Creating our First Workbook¶
Before we get to the stage of writing our treasury curve report, we need to make our first excel workbook using the openpyxl library. If you do not have openpyxl installed you can install it through pip install or however you prefer to install your python libraries.
! pip install openpyxl
Requirement already satisfied: openpyxl in /Users/seanmcowen/opt/anaconda3/lib/python3.9/site-packages (3.0.9)
Requirement already satisfied: et-xmlfile in /Users/seanmcowen/opt/anaconda3/lib/python3.9/site-packages (from openpyxl) (1.1.0)
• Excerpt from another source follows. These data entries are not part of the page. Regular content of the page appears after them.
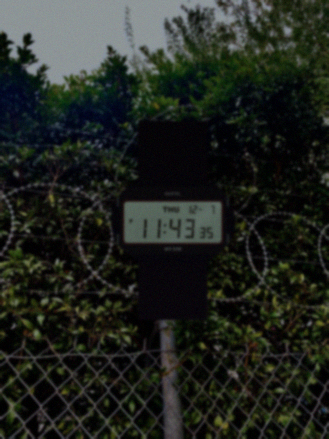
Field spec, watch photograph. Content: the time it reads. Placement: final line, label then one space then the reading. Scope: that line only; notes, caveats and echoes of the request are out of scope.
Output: 11:43
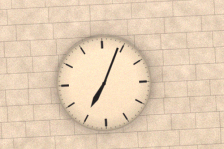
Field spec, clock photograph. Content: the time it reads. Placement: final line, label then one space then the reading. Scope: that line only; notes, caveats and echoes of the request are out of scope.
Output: 7:04
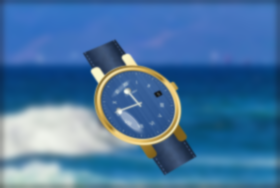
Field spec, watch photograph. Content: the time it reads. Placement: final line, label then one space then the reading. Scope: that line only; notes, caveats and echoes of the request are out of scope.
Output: 11:46
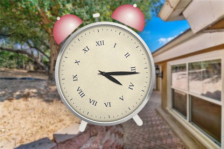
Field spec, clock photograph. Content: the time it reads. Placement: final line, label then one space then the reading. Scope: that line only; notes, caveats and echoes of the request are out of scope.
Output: 4:16
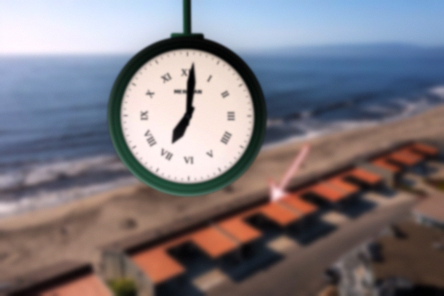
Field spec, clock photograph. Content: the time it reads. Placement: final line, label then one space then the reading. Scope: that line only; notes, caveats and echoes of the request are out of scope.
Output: 7:01
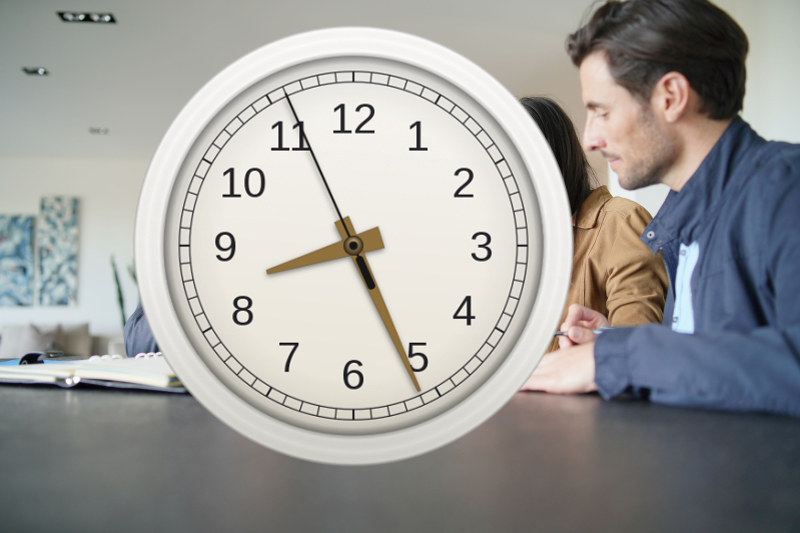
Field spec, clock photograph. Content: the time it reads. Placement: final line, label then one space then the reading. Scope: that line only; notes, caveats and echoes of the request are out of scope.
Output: 8:25:56
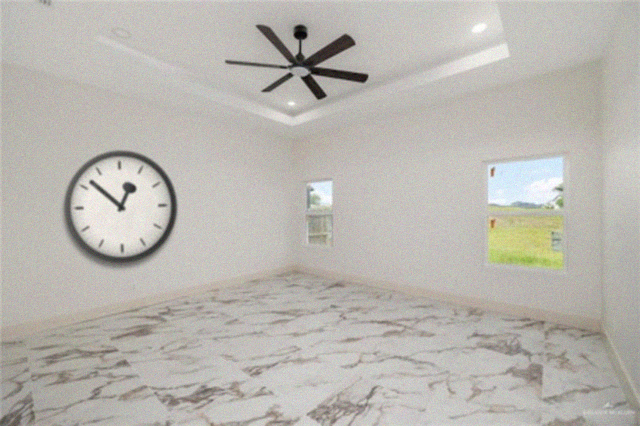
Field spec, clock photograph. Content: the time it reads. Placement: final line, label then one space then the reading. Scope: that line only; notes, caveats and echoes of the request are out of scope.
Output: 12:52
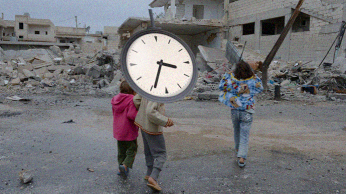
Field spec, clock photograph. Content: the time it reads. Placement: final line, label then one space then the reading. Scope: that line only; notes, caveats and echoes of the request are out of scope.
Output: 3:34
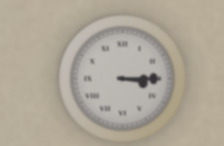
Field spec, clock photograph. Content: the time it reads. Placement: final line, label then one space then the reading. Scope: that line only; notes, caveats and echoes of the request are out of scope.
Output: 3:15
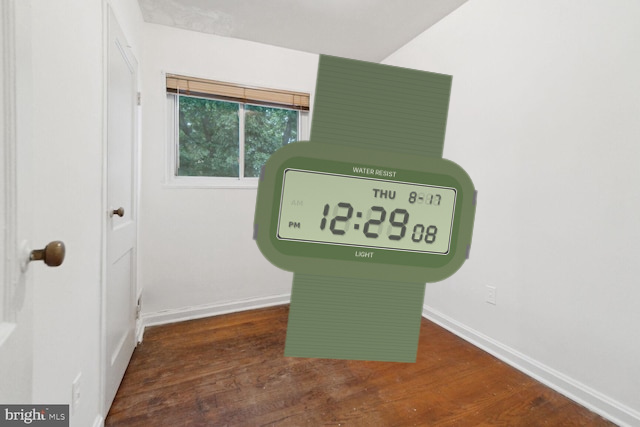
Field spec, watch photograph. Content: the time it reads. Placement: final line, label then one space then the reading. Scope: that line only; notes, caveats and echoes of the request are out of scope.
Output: 12:29:08
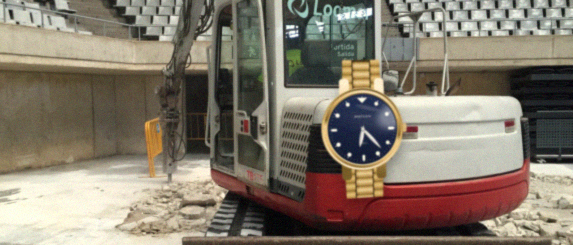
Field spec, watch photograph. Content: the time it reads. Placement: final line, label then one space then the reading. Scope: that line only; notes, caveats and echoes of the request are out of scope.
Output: 6:23
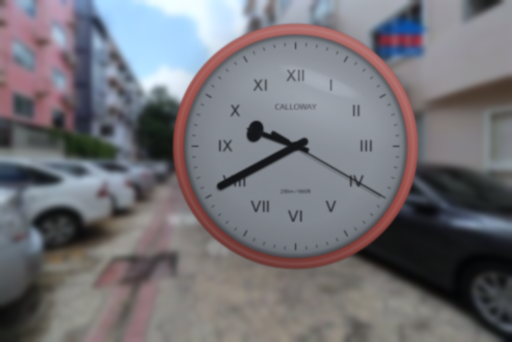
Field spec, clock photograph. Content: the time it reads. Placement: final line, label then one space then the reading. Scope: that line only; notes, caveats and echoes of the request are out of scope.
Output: 9:40:20
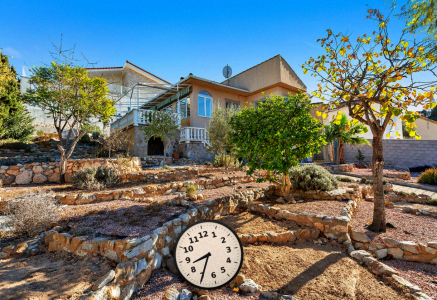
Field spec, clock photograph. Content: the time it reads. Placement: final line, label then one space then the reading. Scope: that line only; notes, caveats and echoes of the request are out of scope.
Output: 8:35
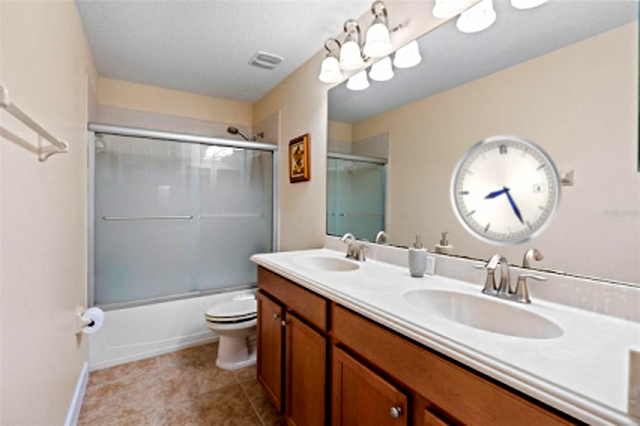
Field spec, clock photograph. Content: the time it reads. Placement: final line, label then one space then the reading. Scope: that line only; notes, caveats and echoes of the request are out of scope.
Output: 8:26
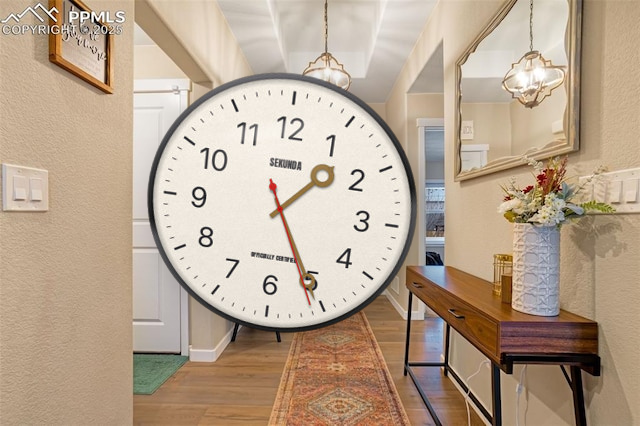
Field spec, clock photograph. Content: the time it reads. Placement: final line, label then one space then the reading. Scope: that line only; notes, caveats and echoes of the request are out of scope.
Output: 1:25:26
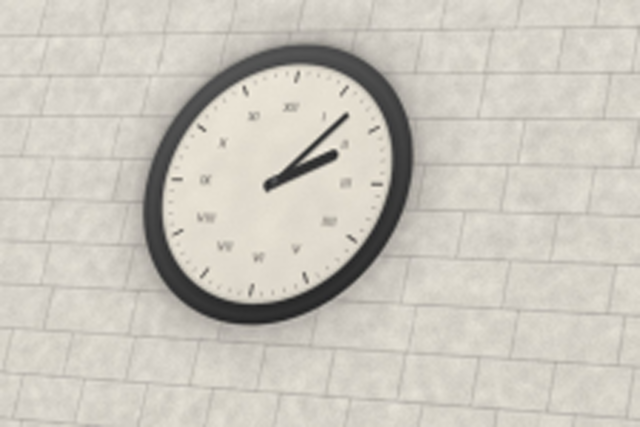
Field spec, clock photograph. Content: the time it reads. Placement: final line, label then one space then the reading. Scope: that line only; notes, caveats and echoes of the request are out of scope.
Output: 2:07
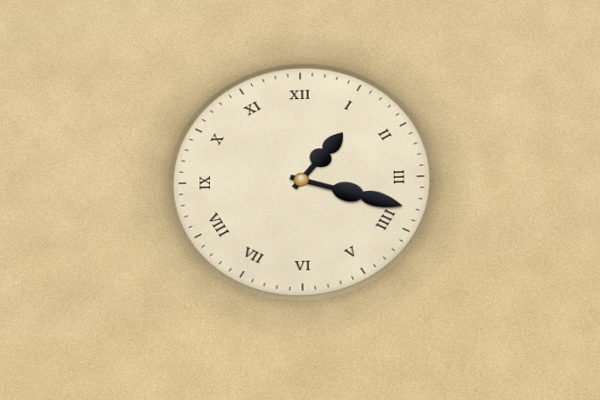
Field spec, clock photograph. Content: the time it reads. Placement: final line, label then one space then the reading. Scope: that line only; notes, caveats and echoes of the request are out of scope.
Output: 1:18
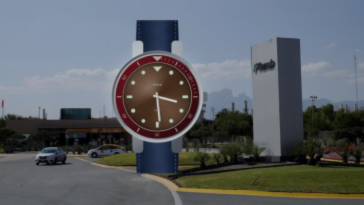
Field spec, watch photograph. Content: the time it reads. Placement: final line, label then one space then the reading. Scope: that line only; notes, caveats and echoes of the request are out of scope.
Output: 3:29
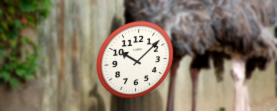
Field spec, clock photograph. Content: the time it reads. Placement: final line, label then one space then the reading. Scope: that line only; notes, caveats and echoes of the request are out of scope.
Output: 10:08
With openpyxl, you can create an excel workbook to modify. To build a blank template, just call openpyxl.Workbook() and it will return a workbook object.
import openpyxl
wb = openpyxl.Workbook()
With our workbook, we can grab the active sheet through wb.active. This will return to us what the current active sheet is in the excel workbook.
# Grab the active worksheet
ws = wb.active
One way to index into cells of a worksheet is to give the letter and number combination and then set a value. So, for example, below we can see how to set the value for the A1 cell to 42.
# Write data to cell by the letter number combination
ws['A1'] = 42
The other way that we can index into cells is by passing the argument of row and column.
# Write data to cell by the row/column combination
ws.cell(row=1,column=5).value = 5
ws.cell(row=5,column=1).value = 5
Just in case the folder does not yet exist for the workbooks folder. We can create it using the os library.
# Save the file
import os
if not os.path.exists("Workbooks"):
os.mkdir("Workbooks")
Then we can save the workbook with wb.save with a filename.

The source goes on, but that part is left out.